Начало священного – в неизменности, нагляднейшем свидетельстве величия, верховной власти, самостояния. Сакрализовалось в первую очередь именно то, что не могли одолеть время, непогода, пакости человеческие. Современность зачарована движением, переменчивостью, быстротой. Люди с удовольствием, любопытством, выгодой меняют внешность, дело, место, близких… Происходит полное опрокидывание и перевертывание прежних сакрофоров – ценность приобретает диаметрально противоположное, наоборотное значение. Возникает подозрение: эти набирающие силу новые ценности, может быть, значимы не сами по себе, а становятся ценностями прежде всего благодаря своей наоборотности? Новая мифокультурная реальность пока что утверждается отрицанием, пафос ниспровержения старого во многих случаях оказывается не столько средством захвата пантеона ценностей, сколько самим смыслом новых ценностей.

* * *

Эдемское гнездо – доисторический Сад – совершенная мифокультура, которая сотворена и естественна одновременно. В Откровении Иоанна Богослова постисторический Небесный Иерусалим светится драгоценными каменьями, этими любовно выделанными созданиями природы. Культура любого исторического народа есть внешне колеблемое, но в сердцевине законченное творение, убедительно сплачивающее природность и сделанность. Чего в конкретной культуре больше, того или другого, как их "смерить", можно спорить и спорить. Вообще, миссия культуры по преимуществу синтезирующая, согласующая, на первый взгляд, несовместимое. Таковы, в сущности, природность и сделанность, здешнее и потустороннее (о чем предостаточно сказано в других главах). Умение культуры сопрягать всевозможные удаленности свидетельствует о присутствии в ней светлодуховного начала, ненасильственно брачующего противоположности. А натужное и надуманное, скороспелое соединение скоро рассыпается, если сама культура не сумеет сделать его приемлемым и привычным.

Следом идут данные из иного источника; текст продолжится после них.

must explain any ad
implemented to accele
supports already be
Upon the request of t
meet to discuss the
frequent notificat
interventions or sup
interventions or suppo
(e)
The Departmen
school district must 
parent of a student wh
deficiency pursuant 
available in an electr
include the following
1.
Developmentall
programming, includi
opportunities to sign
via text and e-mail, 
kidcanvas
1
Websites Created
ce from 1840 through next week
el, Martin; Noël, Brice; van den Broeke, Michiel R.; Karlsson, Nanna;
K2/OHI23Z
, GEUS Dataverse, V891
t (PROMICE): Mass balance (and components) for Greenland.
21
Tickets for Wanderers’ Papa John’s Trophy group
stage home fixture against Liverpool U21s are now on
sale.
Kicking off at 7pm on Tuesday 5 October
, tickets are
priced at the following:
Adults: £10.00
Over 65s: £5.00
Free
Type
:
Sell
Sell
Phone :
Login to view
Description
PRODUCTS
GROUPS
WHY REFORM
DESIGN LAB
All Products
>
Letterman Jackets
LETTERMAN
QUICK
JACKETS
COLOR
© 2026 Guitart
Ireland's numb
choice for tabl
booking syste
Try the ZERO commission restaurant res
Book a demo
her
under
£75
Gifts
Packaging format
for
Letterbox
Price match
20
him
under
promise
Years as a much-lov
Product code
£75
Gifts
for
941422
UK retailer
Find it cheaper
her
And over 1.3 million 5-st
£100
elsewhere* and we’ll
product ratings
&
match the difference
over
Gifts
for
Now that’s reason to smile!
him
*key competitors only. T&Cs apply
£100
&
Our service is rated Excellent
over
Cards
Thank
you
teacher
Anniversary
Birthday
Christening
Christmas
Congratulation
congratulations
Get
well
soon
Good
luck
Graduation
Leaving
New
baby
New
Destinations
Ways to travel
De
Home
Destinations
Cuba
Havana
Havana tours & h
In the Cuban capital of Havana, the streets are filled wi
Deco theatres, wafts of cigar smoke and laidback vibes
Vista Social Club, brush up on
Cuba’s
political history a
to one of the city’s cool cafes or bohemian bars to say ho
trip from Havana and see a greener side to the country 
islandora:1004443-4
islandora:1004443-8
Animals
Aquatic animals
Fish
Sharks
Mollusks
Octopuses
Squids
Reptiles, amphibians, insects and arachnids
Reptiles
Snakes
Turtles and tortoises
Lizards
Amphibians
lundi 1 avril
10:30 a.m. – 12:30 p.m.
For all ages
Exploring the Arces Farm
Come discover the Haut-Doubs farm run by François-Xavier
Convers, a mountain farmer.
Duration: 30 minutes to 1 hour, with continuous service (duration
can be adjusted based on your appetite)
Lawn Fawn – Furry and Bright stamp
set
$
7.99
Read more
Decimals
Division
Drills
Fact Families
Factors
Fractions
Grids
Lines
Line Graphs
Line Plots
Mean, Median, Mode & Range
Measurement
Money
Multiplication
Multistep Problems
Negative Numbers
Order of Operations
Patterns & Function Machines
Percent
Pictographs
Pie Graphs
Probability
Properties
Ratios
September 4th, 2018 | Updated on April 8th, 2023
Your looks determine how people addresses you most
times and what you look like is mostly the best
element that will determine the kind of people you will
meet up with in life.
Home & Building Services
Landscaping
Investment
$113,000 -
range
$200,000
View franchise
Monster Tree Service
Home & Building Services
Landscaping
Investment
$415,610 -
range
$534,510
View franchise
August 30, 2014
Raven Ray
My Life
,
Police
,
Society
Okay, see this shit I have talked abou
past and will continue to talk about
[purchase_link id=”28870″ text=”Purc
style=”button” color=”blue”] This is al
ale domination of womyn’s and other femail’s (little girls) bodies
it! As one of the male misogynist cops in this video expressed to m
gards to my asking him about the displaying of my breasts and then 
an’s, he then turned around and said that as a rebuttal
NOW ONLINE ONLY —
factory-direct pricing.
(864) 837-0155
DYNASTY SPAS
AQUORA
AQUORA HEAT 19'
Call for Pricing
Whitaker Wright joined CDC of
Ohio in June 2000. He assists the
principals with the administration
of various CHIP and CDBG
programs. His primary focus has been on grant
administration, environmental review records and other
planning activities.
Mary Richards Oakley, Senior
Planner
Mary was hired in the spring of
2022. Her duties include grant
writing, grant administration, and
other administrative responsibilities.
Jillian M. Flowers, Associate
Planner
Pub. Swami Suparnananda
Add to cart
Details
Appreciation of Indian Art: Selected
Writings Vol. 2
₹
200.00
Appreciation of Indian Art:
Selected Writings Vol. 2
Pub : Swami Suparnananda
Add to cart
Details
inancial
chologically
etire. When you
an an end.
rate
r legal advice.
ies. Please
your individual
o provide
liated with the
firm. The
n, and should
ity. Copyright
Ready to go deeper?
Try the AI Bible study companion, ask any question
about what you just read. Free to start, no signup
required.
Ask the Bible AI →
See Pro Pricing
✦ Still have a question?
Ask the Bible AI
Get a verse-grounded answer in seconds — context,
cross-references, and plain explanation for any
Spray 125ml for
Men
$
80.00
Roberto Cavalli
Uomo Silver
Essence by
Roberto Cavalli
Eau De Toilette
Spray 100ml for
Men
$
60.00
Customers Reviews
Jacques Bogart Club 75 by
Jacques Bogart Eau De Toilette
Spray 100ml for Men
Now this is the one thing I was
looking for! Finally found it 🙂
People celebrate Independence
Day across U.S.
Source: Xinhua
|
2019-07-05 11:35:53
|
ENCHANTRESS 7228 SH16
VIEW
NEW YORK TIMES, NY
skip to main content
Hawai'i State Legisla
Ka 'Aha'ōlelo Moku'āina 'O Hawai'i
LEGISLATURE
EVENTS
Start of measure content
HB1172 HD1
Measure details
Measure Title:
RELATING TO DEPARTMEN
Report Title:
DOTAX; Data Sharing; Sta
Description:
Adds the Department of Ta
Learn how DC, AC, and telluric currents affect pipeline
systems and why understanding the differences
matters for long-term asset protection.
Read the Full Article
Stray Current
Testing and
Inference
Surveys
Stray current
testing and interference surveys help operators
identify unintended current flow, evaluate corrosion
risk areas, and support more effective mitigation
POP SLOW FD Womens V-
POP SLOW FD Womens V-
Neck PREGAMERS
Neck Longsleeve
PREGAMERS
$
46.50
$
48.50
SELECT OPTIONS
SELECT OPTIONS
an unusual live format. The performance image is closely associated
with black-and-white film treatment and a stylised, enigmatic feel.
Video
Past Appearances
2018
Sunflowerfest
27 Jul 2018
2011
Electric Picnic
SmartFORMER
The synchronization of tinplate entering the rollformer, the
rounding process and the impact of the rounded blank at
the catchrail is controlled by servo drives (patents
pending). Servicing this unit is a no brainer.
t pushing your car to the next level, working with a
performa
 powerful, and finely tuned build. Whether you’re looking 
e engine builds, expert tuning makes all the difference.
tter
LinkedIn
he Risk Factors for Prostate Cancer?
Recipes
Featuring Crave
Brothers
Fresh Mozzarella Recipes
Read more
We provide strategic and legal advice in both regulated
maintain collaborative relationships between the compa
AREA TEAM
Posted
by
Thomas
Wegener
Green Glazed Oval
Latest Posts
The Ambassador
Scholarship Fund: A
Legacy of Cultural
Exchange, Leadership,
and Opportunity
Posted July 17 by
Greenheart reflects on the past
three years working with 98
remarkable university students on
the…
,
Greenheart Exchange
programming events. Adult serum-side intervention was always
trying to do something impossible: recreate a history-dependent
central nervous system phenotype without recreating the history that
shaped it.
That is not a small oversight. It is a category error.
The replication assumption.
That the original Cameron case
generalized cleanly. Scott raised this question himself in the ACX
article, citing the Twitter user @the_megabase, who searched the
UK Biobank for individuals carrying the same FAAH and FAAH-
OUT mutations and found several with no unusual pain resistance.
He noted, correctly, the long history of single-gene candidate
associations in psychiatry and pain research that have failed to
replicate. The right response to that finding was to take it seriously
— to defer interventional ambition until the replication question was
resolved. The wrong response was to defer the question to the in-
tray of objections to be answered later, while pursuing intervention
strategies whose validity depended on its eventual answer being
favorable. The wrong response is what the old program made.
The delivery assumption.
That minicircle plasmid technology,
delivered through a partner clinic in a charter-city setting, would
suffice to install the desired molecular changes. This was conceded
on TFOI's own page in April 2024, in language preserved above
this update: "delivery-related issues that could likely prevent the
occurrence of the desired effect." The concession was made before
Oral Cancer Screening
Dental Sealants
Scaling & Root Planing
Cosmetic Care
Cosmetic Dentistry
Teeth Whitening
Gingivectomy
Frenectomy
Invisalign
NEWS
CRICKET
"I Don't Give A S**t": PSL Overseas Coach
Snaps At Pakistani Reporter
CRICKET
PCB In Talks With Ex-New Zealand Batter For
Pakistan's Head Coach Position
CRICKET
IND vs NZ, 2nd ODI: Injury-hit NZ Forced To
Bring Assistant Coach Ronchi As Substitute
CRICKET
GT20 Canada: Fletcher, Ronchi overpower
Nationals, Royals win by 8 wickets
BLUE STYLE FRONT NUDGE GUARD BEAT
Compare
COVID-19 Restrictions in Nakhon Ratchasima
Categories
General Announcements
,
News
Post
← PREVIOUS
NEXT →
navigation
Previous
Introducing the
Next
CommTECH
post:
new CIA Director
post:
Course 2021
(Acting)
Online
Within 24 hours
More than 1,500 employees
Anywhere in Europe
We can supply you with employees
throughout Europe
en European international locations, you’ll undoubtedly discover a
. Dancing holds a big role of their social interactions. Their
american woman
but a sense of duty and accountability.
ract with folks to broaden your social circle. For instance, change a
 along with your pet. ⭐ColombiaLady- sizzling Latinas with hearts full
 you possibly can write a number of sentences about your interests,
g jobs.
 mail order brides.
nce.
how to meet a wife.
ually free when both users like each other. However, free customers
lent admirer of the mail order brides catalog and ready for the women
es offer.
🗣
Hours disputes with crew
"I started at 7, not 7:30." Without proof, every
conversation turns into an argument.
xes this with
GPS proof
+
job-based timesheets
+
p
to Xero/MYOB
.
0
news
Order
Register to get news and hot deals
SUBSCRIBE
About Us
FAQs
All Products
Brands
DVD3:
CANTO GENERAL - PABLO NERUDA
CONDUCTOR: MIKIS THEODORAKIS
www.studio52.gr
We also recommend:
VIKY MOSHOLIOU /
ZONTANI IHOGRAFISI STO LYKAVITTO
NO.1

Мы не раз говорили, что, по нашему мнению, в русской мифокультуре устойчиво доминирует природно-естественное начало. Природный "беспорядок" русскому сердцу куда милее больших, прекрасно сделанных игрушек, в которые любит играть Запад. Особенно хорошо это чувствуешь, когда озираешь лабиринты русской ментальности и пытаешься уловить установочные причины бьющих в глаза всяческих "недо": недоведенности, недодуманности, недопонимания, в том числе западной упорядоченности и "гладкости". Правда, все это более заметно человеку, отколотому частично или полностью от ментального ядра.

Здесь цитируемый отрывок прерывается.